The difference is due to qualities of text training data used in training the two types of model.
The LLM models are trained on large amounts of text, and learn grammar rules very well. There are lots of examples of negation in the training data. The trained models can process what negation means in phrases, and what that may mean for the following phrases, i.e. what they are likely to generate when a term such as "no elephants" is in the previous context.
The image models are trained on images paired with image descriptions. Part of the image training process involves creating a shared multimodal "concept space" where text and image descriptions both resolve to the same descriptive vector*. This allows the generator to measure how far away a generation so far is from an image with the same description as its text input. It can then use that to adjust the image pixels towards something with a more similar concept vector to the text.
The thing that is generally missing from the image/text pairs is negation. It is rare to have images described by what is not in them, and definitely not text generally covering all the details in a complex image - like your zoo image - that are not there. There are therefore very few places in the "concept space" which cover the negation of some element or other. In fact you often get the opposite effect in a generator like DALL.E - the more you mention an element, positively or negatively, the more prominently it will appear in the image.
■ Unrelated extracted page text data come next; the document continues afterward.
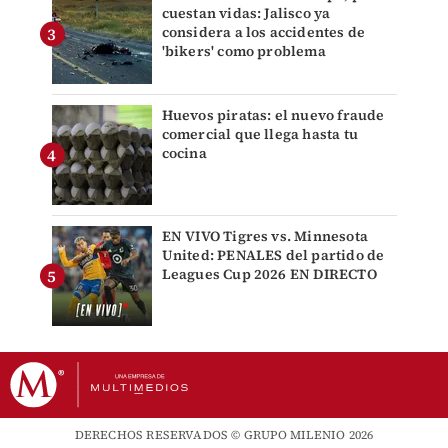
cuestan vidas: Jalisco ya
considera a los accidentes de
'bikers' como problema
Huevos piratas: el nuevo fraude
comercial que llega hasta tu
cocina
EN VIVO Tigres vs. Minnesota
United: PENALES del partido de
Leagues Cup 2026 EN DIRECTO
DERECHOS RESERVADOS © GRUPO MILENIO 2026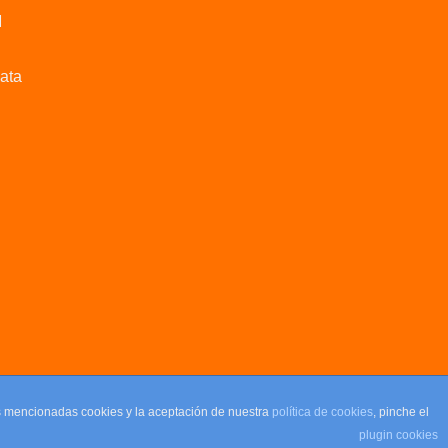
M
data
as mencionadas cookies y la aceptación de nuestra
política de cookies
, pinche el
plugin cookies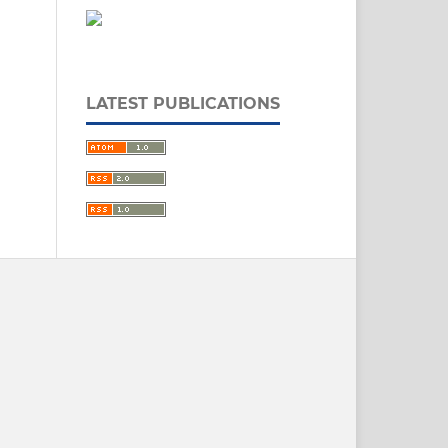
LATEST PUBLICATIONS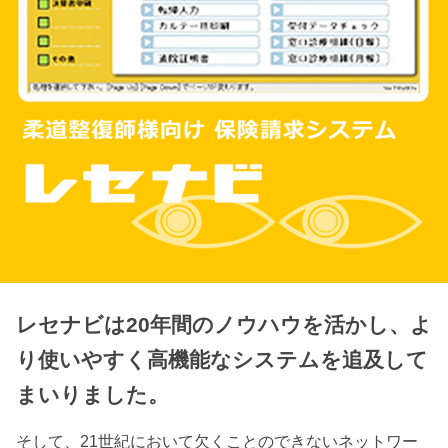
レセナビは20年間のノウハウを活かし、よ
り使いやすく高機能なシステムを追及して
まいりました。
そして、21世紀において欠くことのできないネットワー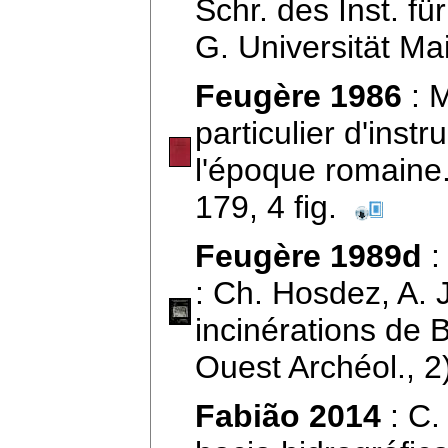
Schr. des Inst. fü
G. Universität Ma
Feugère 1986
: M
particulier d'inst
l'époque romaine
179, 4 fig.
Feugère 1989d
:
: Ch. Hosdez, A. 
incinérations de 
Ouest Archéol., 2
Fabião 2014
: C.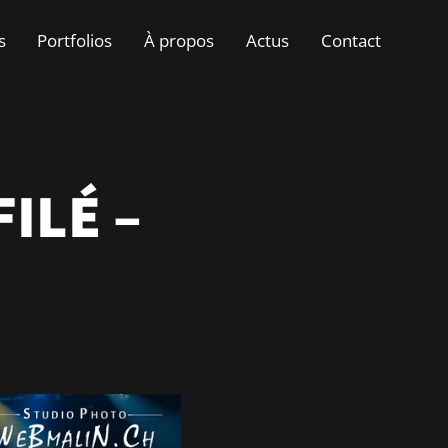
s
Portfolios
À propos
Actus
Contact
ILÉ –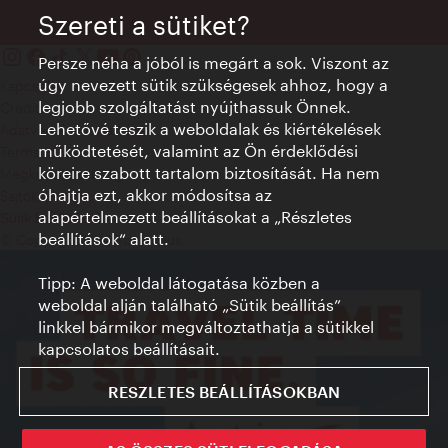
Szereti a sütiket?
Persze néha a jóból is megárt a sok. Viszont az
úgy nevezett sütik szükségesek ahhoz, hogy a
Kapcsolat
legjobb szolgáltatást nyújthassuk Önnek.
Credits
Lehetővé teszik a weboldalak és kiértékelések
Adatvédelmi nyilatkozat
működtetését, valamint az Ön érdeklődési
Terms of Use
köreire szabott tartalom biztosítását. Ha nem
Megközelíthetőség
óhajtja ezt, akkor módosítsa az
Sajtókapcsolat
alapértelmezett beállításokat a „Részletes
Sütik beállítása
beállítások“ alatt.
© Copyright WienTourismus
Tipp: A weboldal látogatása közben a
weboldal alján található „Sütik beállítás”
linkkel bármikor megváltoztathatja a sütikkel
kapcsolatos beállításait.
RESZLETES BEÁLLÍTÁSOKBAN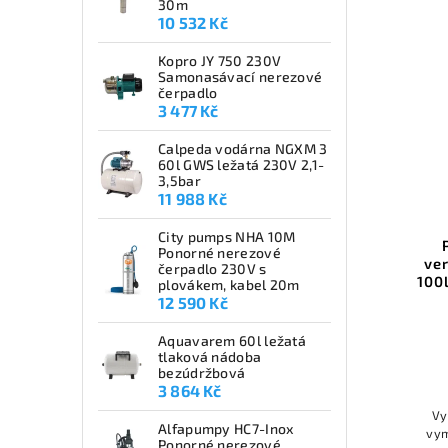
30m
10 532 Kč
Kopro JY 750 230V
Samonasávací nerezové
čerpadlo
3 477 Kč
Calpeda vodárna NGXM 3
60l GWS ležatá 230V 2,1-
3,5bar
11 988 Kč
City pumps NHA 10M
Ponorné nerezové
ve
čerpadlo 230V s
100
plovákem, kabel 20m
12 590 Kč
Aquavarem 60l ležatá
tlaková nádoba
bezúdržbová
3 864 Kč
Vy
Alfapumpy HC7-Inox
vym
Ponorné nerezové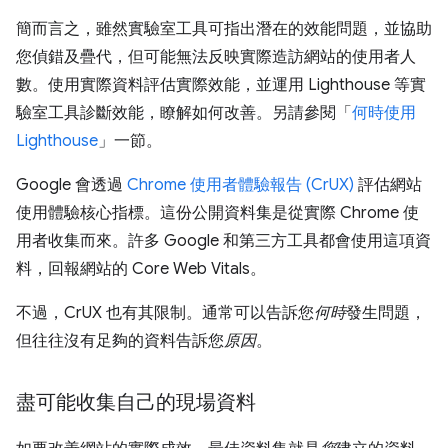
簡而言之，雖然實驗室工具可指出潛在的效能問題，並協助
您偵錯及疊代，但可能無法反映實際造訪網站的使用者人
數。使用實際資料評估實際效能，並運用 Lighthouse 等實
驗室工具診斷效能，瞭解如何改善。另請參閱「
何時使用
Lighthouse
」一節。
Google 會透過
Chrome 使用者體驗報告 (CrUX)
評估網站
使用體驗核心指標。這份公開資料集是從實際 Chrome 使
用者收集而來。許多 Google 和第三方工具都會使用這項資
料，回報網站的 Core Web Vitals。
不過，CrUX 也有其限制。通常可以告訴您
何時
發生問題，
但往往沒有足夠的資料告訴您
原因
。
盡可能收集自己的現場資料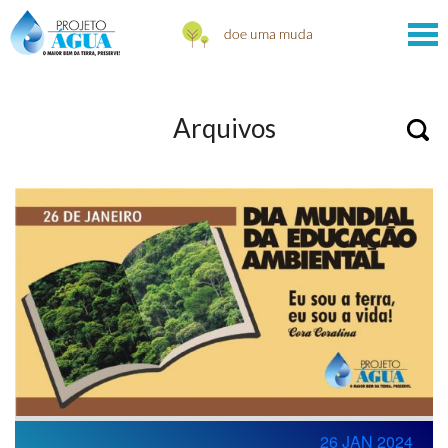
Arquivos
26 JAN 2024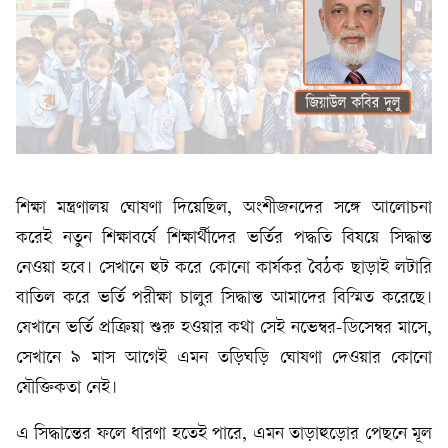
শিক্ষা মন্ত্রণালয় ঘোষণা দিয়েছিল, অংশীজনদের সঙ্গে আলোচনা
করেই নতুন শিক্ষাবর্ষে শিক্ষার্থীদের ভর্তির পদ্ধতি বিষয়ে সিদ্ধান্ত
নেওয়া হবে। সেখানে হুট করে কোনো কার্যকর বৈঠক ছাড়াই লটারি
বাতিল করে ভর্তি পরীক্ষা চালুর সিদ্ধান্ত আমাদের বিস্মিত করেছে।
যেখানে ভর্তি প্রক্রিয়া শুরু হওয়ার কথা সেই নভেম্বর-ডিসেম্বর মাসে,
সেখানে ৯ মাস আগেই এমন তড়িঘড়ি ঘোষণা দেওয়ার কোনো
যৌক্তিকতা নেই।
এ সিদ্ধান্তের ফলে ধারণা হতেই পারে, এমন তাড়াহুড়োর পেছনে মূল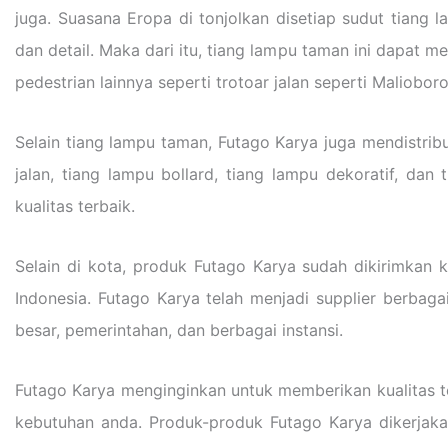
juga. Suasana Eropa di tonjolkan disetiap sudut tiang 
dan detail. Maka dari itu, tiang lampu taman ini dapat 
pedestrian lainnya seperti trotoar jalan seperti Malioboro
Selain tiang lampu taman, Futago Karya juga mendistribu
jalan, tiang lampu bollard, tiang lampu dekoratif, d
kualitas terbaik.
Selain di kota, produk Futago Karya sudah dikirimkan 
Indonesia. Futago Karya telah menjadi supplier berba
besar, pemerintahan, dan berbagai instansi.
Futago Karya menginginkan untuk memberikan kualitas te
kebutuhan anda. Produk-produk Futago Karya dikerjakan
Image generators can and do allow for this. They allow the use of negative prompts (Stable Diffusion), or prompt weights which can be negative (Midjourney). These work by adding the negation of the concept vector, based on the text in the separate negative prompt. The image, whilst generating, will be adjusted to not be like, or not contain, the concept in the negative prompt.
I don't know why DALL.E does not support the use of negative prompts.
* It's more complex than that, what I describe is very roughly how CLIP guidance works.